Virtual Spying

Lisa Porter, director of the Intelligence Advanced Research Projects Activity suggests in an interview that one way for intelligence agencies to better comb the tsunami of data they now collect is by using virtual worlds. She doesn't elaborate in her Q&A in the May issue of IEEE Spectrum magazine, but IARPA already has a project underway to collect data about virtual worlds.

IARPA is the intelligence version of DARPA, the Defense Advanced Research Projects Agency, where, incidentally, Porter once worked. In the interview, she discusses the new tripartite organization for IARPA. Its three program offices are Smart Collection, Incisive Analysis, and Safe and Secure Operations. The agency lives in the Office of Science and Technology at the Office of the Director of National Intelligence.

IARPA recently announced it will be snooping around the virtual world via a foxy little project called Reynard, a fox who is the hero of Medieval satires about social manners and classes. It's a study of emerging social dynamics in virtual worlds and large-scale online games being conducted by the Incisive Analysis program.

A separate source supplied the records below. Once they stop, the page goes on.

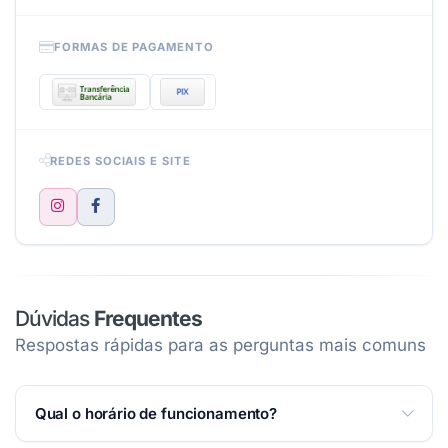
FORMAS DE PAGAMENTO
REDES SOCIAIS E SITE
Dúvidas
Frequentes
Respostas rápidas para as perguntas mais comuns
Qual o horário de funcionamento?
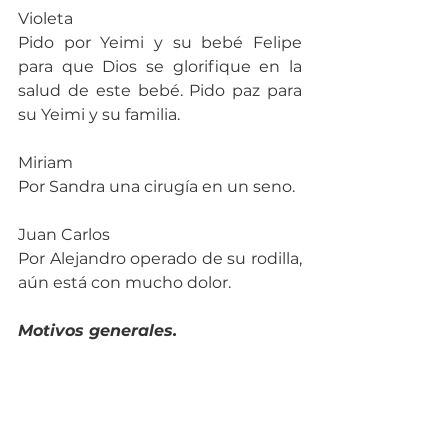
Violeta
Pido por Yeimi y su bebé Felipe 
para que Dios se glorifique en la 
salud de este bebé. Pido paz para 
su Yeimi y su familia.
Miriam
Por Sandra una cirugía en un seno.
Juan Carlos
Por Alejandro operado de su rodilla, 
aún está con mucho dolor.
Motivos generales.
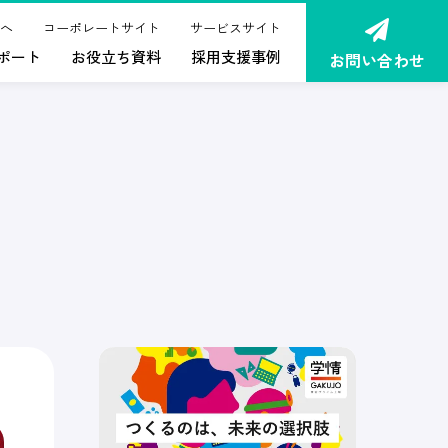
へ
コーポレートサイト
サービスサイト
ポート
お役立ち資料
採用支援事例
お問い合わせ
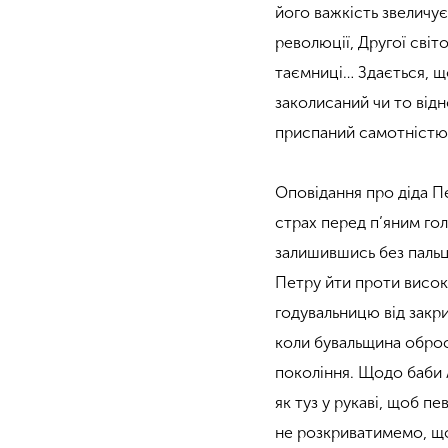
його важкість звеличує
революції, Другої світ
таємниці… Здається, щ
заколисаний чи то від
приспаний самотністю,
Оповідання про діда Пе
страх перед п’яним го
залишившись без пальц
Петру йти проти висок
годувальницю від закри
коли бувальщина оброс
покоління. Щодо баби 
як туз у рукаві, щоб п
не розкриватимемо, що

Porter told the magazine that she is looking for people to run projects within the agency's three programs. IARPA is designed to do high-risk, high-payoff advanced intelligence research, so she is looking for "very smart people who understand what it takes not just to technically comprehend a problem but how to bring an idea to reality programmatically," she said.

The IARPA.gov Web site soon will carry instructions and forms for applying to run projects there.

IARPA will cooperate with DARPA and work closely with In-Q-Tel, the intelligence community's venture capital fund, even though In-Q-Tel's focus is near-term, high-risk problems, Porter said.

IARPA's current location -- on the University of Maryland campus, albeit in a fenced and guarded National Security Agency compound -- is intended to signal the agency's openness to academics and others outside the intel world whose ideas and skills could help solve huge problems such as sorting through data, figuring out how to better target and winnow what intel agencies collect and how to keep that information safe in the Web-enabled world.